Поздно ночью 10-го июля кавалерия воссоединилась с основным отрядом. Плутать не пришлось. Аул Гехи — тот самый, где Вася увидел ближайших помощников Шамиля, Ахверды-Магому и Юнуса — ярко пылал, разгоняя темноту вокруг русского бивуака. Гехинский лес тихо шумел поблизости, качая верхушками огромных деревьев. Он казался вымершим. Ни огонька от костра, ни бряцанья оружием, ни ржания лошадей. Безлюдье полное.
— Завтра выступаем к реке Валерик, — устало сказал Дорохов Васе.
[1] Летом 1840 г. анонимно выходит большая статья В. Г. Белинского о «Герое нашего времени». Критик и поэт встретились лично до отъезда поэта на Кавказ, обстоятельно говорили о литературе, не обращая внимания на окружающую обстановку — Белинский навестил Лермонтова, сидевшего в Арсенальной гауптвахте (Ордонанс-гаузе) после злосчастной дуэли с сыном французского посла Эрнестом де Барантом.

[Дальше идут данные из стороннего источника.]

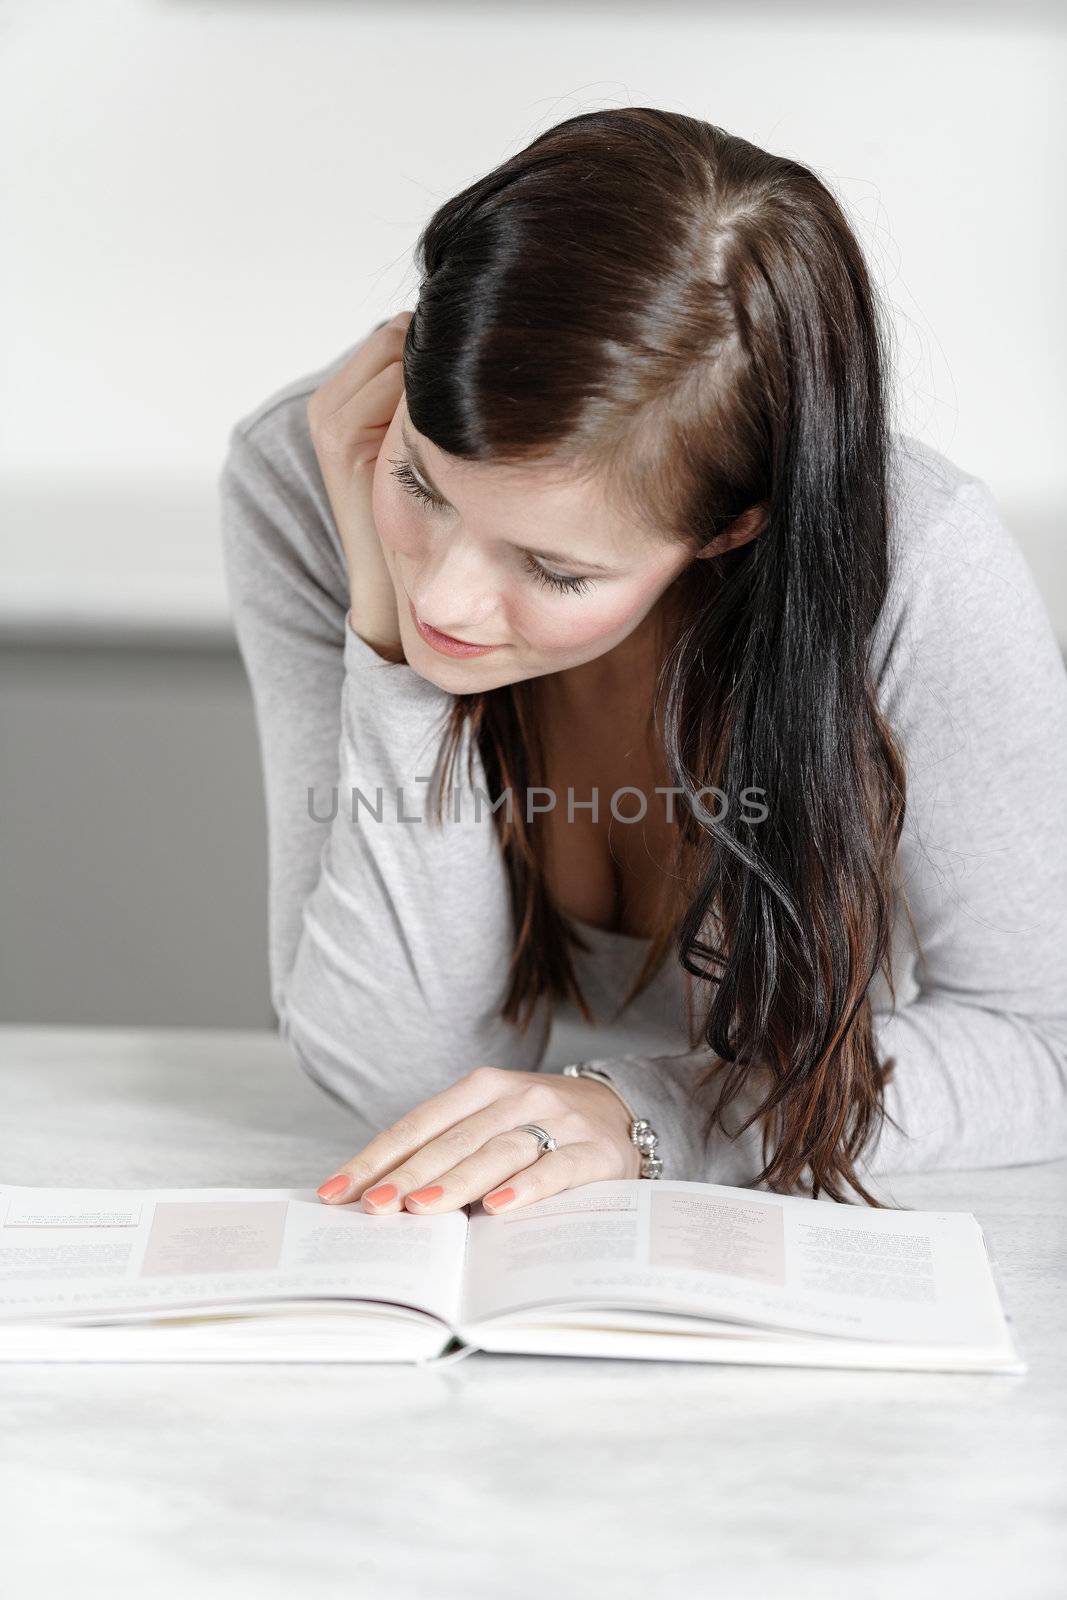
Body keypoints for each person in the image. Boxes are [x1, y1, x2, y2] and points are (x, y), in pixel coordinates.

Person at [219, 107, 1067, 1217]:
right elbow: (400, 1073)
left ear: (729, 528)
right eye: (421, 487)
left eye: (554, 569)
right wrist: (388, 648)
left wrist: (643, 1115)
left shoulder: (914, 565)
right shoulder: (315, 470)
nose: (443, 596)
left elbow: (1042, 1044)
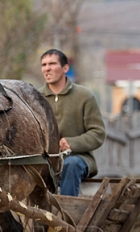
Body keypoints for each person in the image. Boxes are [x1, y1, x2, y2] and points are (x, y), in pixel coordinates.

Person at [39, 49, 106, 196]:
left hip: (78, 158)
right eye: (44, 65)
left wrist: (72, 143)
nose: (47, 68)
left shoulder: (84, 96)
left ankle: (67, 213)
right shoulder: (35, 99)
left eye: (52, 63)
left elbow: (98, 133)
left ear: (65, 68)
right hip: (44, 160)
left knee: (71, 164)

[2] Существует версия, что название аула подарило народу нохчи имя чеченец.
[3] «Война портит солдата» — изречение в. кн. Константина Павловича, «война есть грабеж» — Б. Франклина.
Глава 4
Вася. Река Валерик, 11 июля 1840 года.
Утром отряд выступил в направлении к деревне Ачхой. Впереди следовали восемь сотен казаков под командой полковника Белосельского-Белозерского. За ними авангард из куринцев и рота саперов, которой предстояло построить мост через Валерик. В главной колонне обоз, прикрываемый с флангов мингрельцами. В арьергарде — ширванцы и летучий отряд Дорохова.
Руфин ехал мрачнее тучи. Прошлая ночь выдалась тем еще испытанием для психики даже такого битого жизнью мужика, как отставной штабс-капитан, прошедший персидскую и турецкую кампании. Жечь мелкие аулы с жителями, сняв ночные караулы — то еще «развлечение». И то, что их засунули в «зад» отряда, тоже не прибавляло радости. Словно их внешний вид оскорблял взор благородных аристократов. Брюзжание Россильона медленно, но верно делало свое дело.
«Смотрят на нас, как на каких-то иррегуляров из туземцев. А нам следовало бы быть впереди! В разведке. Этот лес словно создан для засады!»
И, правда, узкая арбяная дорога — почти тропа, хоть и прозванная Военной — петляла среди мощных деревьев, заставив отряд растянуться длинной узкой лентой. Но все было спокойно. Передовые цепи вышли на большую луговину, за которой виднелись обрывистые берега Валерика. Конница оттянулась к главной колонне, которая медленно вползала на поляну. На всякий случай расставили орудия, чтобы прикрыть стрелков, пока подтянется арьергард.
— Что думаете, Роберт Карлович? — обратился Галафеев к полковнику Фрейтагу, командовавшему авангардом.
— Неприятель нигде не сопротивляется и даже не показывается, — пожал плечами командир куринцев.
Сглазил! В арьергарде, еще не покинувшем лес, загремели выстрелы. Бой разгорался все сильнее, особенно, слева.
— Голубчик, — окликнул Лермонтова генерал-лейтенант. — Поскачите-ка в хвост колонны и узнайте, что там приключилось.
— Слушаюсь, мон женераль! — не по-уставному откликнулся поручик.
Он лихо заломил свою холщовую фуражку и умчался, нахлестывая коня.